= Fundamental rights in Pakistan =

The Fundamental rights in Pakistan are listed in the 1973 Constitution. These rights are termed "fundamental" because they are considered vital for comprehensive development, covering material, intellectual, moral, and spiritual aspects, and are protected by the fundamental law of the land, i.e., the constitution. In the event of a violation of these rights, particularly the Fundamental Rights, the Supreme Court and the High Courts have the authority to issue writs under relevant articles to enforce and safeguard these fundamental rights.

The Fundamental Rights in Pakistan are fundamental human freedoms that every Pakistani citizen is entitled thereto in order to ensure proper and harmonious development of their personality and life. These rights are applicable universally to all citizens of Pakistan, regardless of their race, place of birth, religion, caste, or gender. They are legally enforceable through the courts, albeit subject to certain restrictions as defined by the law and the constitution.

==Constitution of Pakistan 1973==

The 1973 Constitution of Pakistan ensures civil liberties, aiming to provide a peaceful and harmonious life for all its citizens. The Fundamental Rights in Pakistan encompass individual rights that are fundamental in many liberal democracies. These rights include essential principles such as equality before the law, freedom of speech and expression, freedom of association and peaceful assembly, and the freedom to practice religion. Violations of these rights may lead to punishments as outlined by the law, subject to the discretion of the judiciary.

In September 2020, Chief Justice of the Supreme Court Faez Isa, has underscored the distinctiveness of Pakistan's Constitution. He pointed out that it encompasses fundamental rights that are not frequently addressed in numerous other nations. He sees these rights as vital for the nation's well-being and progress.

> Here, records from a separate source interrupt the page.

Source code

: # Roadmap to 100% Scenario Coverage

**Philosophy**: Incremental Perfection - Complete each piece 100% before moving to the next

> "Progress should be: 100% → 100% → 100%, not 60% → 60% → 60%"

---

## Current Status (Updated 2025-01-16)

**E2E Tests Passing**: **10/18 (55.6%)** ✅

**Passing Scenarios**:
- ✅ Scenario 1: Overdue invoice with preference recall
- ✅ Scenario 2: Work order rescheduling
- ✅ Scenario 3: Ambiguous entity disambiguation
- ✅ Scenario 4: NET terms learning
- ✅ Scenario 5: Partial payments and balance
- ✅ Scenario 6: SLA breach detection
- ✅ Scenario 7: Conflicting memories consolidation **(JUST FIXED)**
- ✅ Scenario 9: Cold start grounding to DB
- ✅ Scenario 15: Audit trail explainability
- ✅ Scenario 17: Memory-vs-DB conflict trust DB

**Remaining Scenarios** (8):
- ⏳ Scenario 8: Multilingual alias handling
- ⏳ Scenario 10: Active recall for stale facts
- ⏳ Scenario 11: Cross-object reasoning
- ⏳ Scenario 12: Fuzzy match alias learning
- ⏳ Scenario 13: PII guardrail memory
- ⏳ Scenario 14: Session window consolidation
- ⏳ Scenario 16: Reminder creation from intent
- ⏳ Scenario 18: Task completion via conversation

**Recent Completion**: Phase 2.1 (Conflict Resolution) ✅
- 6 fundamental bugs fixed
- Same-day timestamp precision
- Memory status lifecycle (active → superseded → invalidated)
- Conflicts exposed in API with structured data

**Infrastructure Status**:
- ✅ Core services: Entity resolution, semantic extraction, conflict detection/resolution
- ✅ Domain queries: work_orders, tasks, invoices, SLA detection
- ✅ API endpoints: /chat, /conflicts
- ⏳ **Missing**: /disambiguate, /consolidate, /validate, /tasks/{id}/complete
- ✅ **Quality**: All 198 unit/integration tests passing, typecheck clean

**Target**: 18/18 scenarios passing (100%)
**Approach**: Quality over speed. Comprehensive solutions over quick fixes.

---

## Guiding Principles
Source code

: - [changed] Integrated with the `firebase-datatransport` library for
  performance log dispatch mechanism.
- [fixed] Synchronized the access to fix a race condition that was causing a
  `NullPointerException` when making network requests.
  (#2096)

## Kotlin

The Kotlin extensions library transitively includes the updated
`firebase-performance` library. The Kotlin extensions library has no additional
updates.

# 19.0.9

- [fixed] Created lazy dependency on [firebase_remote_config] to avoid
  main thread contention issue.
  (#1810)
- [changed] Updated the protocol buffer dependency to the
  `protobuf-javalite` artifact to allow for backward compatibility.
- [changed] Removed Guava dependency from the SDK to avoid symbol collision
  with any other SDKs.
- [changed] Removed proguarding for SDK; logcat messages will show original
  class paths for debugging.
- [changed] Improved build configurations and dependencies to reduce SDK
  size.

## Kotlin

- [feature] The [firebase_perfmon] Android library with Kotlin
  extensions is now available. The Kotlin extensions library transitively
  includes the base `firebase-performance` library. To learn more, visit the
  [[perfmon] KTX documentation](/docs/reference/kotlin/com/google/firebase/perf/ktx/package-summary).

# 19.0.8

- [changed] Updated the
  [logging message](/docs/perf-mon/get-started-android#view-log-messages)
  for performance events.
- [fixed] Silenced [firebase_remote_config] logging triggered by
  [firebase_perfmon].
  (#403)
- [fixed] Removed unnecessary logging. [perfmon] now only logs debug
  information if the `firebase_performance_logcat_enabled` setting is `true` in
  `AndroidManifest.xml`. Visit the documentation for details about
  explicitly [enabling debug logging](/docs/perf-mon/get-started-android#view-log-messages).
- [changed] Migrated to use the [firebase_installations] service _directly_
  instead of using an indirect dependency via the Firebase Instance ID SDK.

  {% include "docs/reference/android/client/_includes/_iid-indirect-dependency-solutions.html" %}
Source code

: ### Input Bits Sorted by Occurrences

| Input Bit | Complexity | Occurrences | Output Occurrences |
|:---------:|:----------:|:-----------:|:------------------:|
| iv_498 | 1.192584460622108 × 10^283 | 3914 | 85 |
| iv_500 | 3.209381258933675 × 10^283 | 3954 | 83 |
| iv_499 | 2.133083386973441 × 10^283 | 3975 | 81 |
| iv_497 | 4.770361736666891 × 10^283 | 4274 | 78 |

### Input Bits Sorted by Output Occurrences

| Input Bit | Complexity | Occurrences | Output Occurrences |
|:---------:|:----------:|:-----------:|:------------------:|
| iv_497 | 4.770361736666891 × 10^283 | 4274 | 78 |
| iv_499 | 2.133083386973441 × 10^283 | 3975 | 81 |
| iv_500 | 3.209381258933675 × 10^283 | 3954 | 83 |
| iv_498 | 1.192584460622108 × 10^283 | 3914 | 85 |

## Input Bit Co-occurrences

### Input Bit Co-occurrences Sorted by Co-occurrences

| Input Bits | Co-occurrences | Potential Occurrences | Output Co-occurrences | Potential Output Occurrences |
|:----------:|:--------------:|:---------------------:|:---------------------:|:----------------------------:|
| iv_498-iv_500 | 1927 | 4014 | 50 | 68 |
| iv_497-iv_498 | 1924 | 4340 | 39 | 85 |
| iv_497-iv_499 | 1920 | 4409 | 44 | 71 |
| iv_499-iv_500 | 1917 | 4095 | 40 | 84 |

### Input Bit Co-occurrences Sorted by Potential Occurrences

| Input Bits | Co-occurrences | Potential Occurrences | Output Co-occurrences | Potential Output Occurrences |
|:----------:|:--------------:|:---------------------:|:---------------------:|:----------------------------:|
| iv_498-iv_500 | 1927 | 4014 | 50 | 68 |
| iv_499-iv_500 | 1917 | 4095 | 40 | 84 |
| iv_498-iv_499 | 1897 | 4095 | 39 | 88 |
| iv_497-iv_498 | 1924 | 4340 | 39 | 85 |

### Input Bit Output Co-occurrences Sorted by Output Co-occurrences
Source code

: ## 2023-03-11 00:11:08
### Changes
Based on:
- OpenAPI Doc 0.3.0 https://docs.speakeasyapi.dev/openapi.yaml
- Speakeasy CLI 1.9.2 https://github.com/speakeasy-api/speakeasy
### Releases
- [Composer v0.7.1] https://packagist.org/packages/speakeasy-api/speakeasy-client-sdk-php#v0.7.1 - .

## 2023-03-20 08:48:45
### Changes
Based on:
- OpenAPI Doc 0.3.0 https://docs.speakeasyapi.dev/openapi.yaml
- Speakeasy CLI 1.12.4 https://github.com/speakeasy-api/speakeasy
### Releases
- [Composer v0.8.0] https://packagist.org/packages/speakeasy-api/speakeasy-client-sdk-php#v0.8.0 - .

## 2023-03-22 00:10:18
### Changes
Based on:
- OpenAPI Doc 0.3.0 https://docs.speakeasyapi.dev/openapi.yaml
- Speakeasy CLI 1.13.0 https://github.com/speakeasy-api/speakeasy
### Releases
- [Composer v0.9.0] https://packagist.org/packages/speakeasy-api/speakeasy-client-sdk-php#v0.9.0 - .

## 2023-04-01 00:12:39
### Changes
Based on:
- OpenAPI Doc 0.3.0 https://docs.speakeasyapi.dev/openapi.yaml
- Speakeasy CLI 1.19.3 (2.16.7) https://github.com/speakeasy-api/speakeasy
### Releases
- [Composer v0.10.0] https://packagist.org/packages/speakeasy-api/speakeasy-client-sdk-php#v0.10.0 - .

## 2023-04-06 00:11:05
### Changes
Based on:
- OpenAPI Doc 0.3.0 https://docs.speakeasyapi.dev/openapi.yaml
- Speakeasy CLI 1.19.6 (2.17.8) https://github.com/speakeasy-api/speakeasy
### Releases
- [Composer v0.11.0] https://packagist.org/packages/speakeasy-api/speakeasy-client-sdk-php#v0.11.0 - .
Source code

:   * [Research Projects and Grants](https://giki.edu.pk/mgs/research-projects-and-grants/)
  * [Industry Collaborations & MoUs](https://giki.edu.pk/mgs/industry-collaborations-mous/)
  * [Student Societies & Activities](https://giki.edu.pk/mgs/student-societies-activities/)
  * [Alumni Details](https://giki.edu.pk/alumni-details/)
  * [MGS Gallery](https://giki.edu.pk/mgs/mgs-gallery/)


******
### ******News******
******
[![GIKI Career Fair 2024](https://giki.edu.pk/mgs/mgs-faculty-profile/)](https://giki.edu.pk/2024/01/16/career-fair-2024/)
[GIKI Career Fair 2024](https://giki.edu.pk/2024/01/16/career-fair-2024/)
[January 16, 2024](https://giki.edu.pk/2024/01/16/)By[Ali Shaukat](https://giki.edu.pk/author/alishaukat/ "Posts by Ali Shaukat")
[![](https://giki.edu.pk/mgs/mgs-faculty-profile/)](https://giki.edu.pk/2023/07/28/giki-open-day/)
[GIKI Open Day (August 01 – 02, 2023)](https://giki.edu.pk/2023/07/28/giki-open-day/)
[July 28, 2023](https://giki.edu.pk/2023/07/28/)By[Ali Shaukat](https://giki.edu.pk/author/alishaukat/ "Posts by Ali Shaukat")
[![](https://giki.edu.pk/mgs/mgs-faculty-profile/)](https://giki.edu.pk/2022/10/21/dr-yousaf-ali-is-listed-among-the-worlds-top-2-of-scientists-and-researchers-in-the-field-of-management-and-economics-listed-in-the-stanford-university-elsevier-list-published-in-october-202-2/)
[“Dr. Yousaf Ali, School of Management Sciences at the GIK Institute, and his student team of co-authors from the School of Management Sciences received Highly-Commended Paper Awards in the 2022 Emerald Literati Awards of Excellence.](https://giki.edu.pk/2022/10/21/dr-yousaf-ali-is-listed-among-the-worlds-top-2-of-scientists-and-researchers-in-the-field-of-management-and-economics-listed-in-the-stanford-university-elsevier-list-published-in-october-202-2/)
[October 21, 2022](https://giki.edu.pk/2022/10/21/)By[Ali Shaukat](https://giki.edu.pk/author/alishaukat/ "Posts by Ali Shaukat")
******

==List of Fundamental Rights==
The Constitution of Pakistan guarantees several fundamental rights to its citizens:
- Security of person: No individual shall be deprived of life or liberty except in accordance with the law.
- Safeguards as to arrest and detention: Any arrested person shall be informed promptly of the grounds for their arrest and shall have the right to consult and be defended by a legal practitioner of their choice.
- Right to fair trial: In any determination of civil rights, obligations, or criminal charges, a person shall be entitled to a fair trial and due process.
- Right against exploitation: No person shall be subjected to forced labor or services.
- Right to freedom of religion: Every citizen has the right to profess, practice, and propagate their religion.
- Cultural and Educational Rights: The State shall protect the legitimate rights and interests of minorities, ensuring their due representation in the Federal and Provincial services.
- Freedom of Media: Freedom of the press in Pakistan is legally protected by the law of Pakistan as stated in its constitutional amendments.
- Right to Information: The right to access information was added to the Constitution by the 18th Amendment.
These privileges are not absolute and can be changed through Constitutional modifications. They've been utilized to eliminate untouchability and prevent discrimination based on religion, race, caste, gender, or birthplace. Additionally, they prohibit human trafficking and forced labor. These rights also safeguard the cultural and educational interests of ethnic and religious minorities, enabling them to maintain their languages and manage their educational institutions.

===Proposed inclusion===
- Healthcare: The Human Rights Commission of Pakistan (HRCP) has advocated for integrating healthcare as a fundamental component, particularly in light of the COVID-19 pandemic in Pakistan revealing weaknesses within the health sector. This plea is amplified further by the recent United Nations warning about a nutrition crisis in Pakistan. HRCP emphasizes that healthcare should receive attention comparable to other fundamental rights outlined in the constitution.
- Privacy: Privacy stands as a fundamental right notably absent in the constitution of Pakistan. Surprisingly, advocates for both human and digital rights have not directed their focus towards addressing this issue. Article 14(1) does touch upon the inviolability of the dignity of individuals and, within legal bounds, the privacy of one's home. However, a comprehensive and explicit recognition of privacy as a fundamental right is lacking in the current constitutional framework.
- Air quality: The perilous air quality in Pakistan is viewed as a violation of fundamental rights. Despite rulings by the highest court in the country, affirming a clean environment as a fundamental right, Pakistan's densely populated cities consistently rank among the most polluted in the world. Cities like Karachi, Lahore, Peshawar, and Islamabad often display hazardous or unhealthy air quality levels on the air quality index. This dire situation affects a significant population of over 32 million people who are forced to breathe toxic air. The article proposes that factors such as a burgeoning population, increasing number of vehicles, inadequate green spaces, and insufficient awareness about the importance of a clean environment are significant contributors to this problem.
- Right to Food: This is considered a fundamental right and has been upheld by the judiciary. The Lahore High Court, in a precedent-setting ruling, stated that food wastage infringes upon this right. The court instructed the Punjab government to implement measures to ensure surplus food is distributed to those in need. This ruling is unique in its assertion that the right to food encompasses an obligation to prevent the wastage of safe and edible surplus food.